Vorerst kriegen sie aber keine Leistungszulagen, sondern müssen sich mit „guten Noten“ begnügen: Die Hauptschule Bremer Straße wurde im Mai einer Schulinspektion unterzogen. Dieses neue Instrument gibt es bislang ausschließlich in Niedersachsen; seit Februar erst sind die 25 Schulinspektoren im Einsatz. Die Hauptschule Bremer Straße war die erste Schule in Wilhelmshaven, die inspiziert wurde, und sie blickt stolz auf eine gute Bewertung. Glückwunsch für das Kollegium, das „eine Schülerschaft, die aus vielen unterschiedlichen Kulturen stammt, zur Ausbildungsfähigkeit führt“ („WZ“, 19.05.06) – schade nur, dass es hier in Wilhelmshaven und Umgebung längst nicht genügend Ausbildungsplätze für alle AbsolventInnen geben wird.
Das Zentralabitur! Busemannseidank hat auch Niedersachsen als eines der letzten Bundesländer diese Errungenschaft. Ganz so reibungslos wie von Busemann im Interview mit „News&Sound“ in der „WZ“ vom 23.02.06 vorhergesagt hat, verlief es natürlich nicht.

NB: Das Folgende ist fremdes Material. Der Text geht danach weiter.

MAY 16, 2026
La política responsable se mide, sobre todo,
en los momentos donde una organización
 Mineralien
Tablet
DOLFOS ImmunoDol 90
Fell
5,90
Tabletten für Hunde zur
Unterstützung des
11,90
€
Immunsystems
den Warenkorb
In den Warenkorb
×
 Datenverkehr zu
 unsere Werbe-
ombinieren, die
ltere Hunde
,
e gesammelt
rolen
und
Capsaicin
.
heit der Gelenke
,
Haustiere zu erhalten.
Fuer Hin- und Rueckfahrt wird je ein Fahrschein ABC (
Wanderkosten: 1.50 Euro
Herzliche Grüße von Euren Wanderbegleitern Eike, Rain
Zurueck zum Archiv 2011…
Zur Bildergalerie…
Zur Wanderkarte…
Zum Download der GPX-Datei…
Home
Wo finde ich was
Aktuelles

Dass irgendwo im Land ein zerstreuter Lehrer die Klausuren dreier Schüler in den Müll geworfen hat, hat bestimmt nichts mit den neuen Bedingungen zur tun. Doch dass in Jever am Mariengymnasium 17 SchülerInnen im schriftlichen Mathe-Abi eine Aufgabe nicht lösen konnten, weil sie den falschen Taschenrechner hatten (landesweit waren 10 Schulen von diesem Problem betroffen), wäre zu vermeiden gewesen, hatte doch ein Jeveraner Mathelehrer schon Monate vorher – ohne Erfolg – auf das Problem hingewiesen („WZ“, 05.05.06).

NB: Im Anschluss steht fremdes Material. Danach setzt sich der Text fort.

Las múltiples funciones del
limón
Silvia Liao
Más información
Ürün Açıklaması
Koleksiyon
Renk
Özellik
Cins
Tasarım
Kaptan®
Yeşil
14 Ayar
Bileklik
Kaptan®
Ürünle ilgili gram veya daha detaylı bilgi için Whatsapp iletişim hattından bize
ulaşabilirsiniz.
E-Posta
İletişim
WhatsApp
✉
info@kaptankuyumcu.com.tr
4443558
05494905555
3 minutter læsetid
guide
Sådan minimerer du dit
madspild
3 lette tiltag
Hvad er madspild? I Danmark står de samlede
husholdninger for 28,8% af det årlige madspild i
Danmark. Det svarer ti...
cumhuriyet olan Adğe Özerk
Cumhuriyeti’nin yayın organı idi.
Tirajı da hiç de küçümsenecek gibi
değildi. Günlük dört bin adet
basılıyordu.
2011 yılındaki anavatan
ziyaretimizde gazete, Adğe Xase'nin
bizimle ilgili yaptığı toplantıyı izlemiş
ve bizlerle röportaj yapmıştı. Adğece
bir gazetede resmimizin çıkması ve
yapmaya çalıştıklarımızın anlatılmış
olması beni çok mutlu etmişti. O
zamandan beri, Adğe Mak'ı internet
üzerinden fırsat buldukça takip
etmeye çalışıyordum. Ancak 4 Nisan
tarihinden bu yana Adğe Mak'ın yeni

„Im Land fehlen Lehrer“, alarmierte die „WZ“ schon am 13.10.05. Waren nicht gleich im Jahr des Regierungswechsels zahlreiche neue Lehrkräfte eingestellt worden? Nun schlugen die Gymnasialdirektoren jüngst erneut Alarm: Es gibt Unterrichtsausfälle in Mathematik, Physik, Chemie, Französisch, Latein, Spanisch und Musik – die Unterrichtsversorgung an den Gymnasien wird im kommenden Schuljahr nur 97,5 % betragen. („Alarm: Schulen fehlen die Lehrer“, „WZ“ vom 31.05.06) Nun bedeutet eine errechnete Unterrichtsversorgung von 97,5 % keineswegs, dass 97,5 % aller vorgesehenen Unterrichtsstunden auch gehalten werden, sondern lediglich, dass dieser Unterricht erteilt wird, wenn sonst nichts ausfällt (wegen Krankheit, Fortbildung, Sonderurlaub usw.). Und dass trotz der Rekrutierung von Lehrkräften 2003 und 2004 die LehrerInnen an den Gymnasien nicht reichen, wenn man für das ehrgeizige Projekt „Abi12“ die Stunden von neun Schuljahren in acht Schuljahre quetschen, also mehr Wochenstunden erteilen muss, ist eigentlich nicht erstaunlich.
Schlimmer als an den Gymnasien sieht es jedoch an den Berufsschulen aus. „Bei einem Treffen der Personalvertreter von Schulen aus Jever, Varel, Wittmund und Wilhelmshaven wurde übereinstimmend festgestellt, dass die Unterrichtsversorgung“ (an den BBSen) „nicht einmal 90 Prozent erreicht. Und aufgrund der riesigen Anmeldezahlen für das kommende Schuljahr (u.a. mangels ausreichender Lehrstellen) wird dann die Versorgung drastisch sinken auf Werte nahe der 80 Prozent“, schreibt Lutz de la Sauce in seinem Leserbrief in der „WZ“ vom 09.06.06. Na Klasse!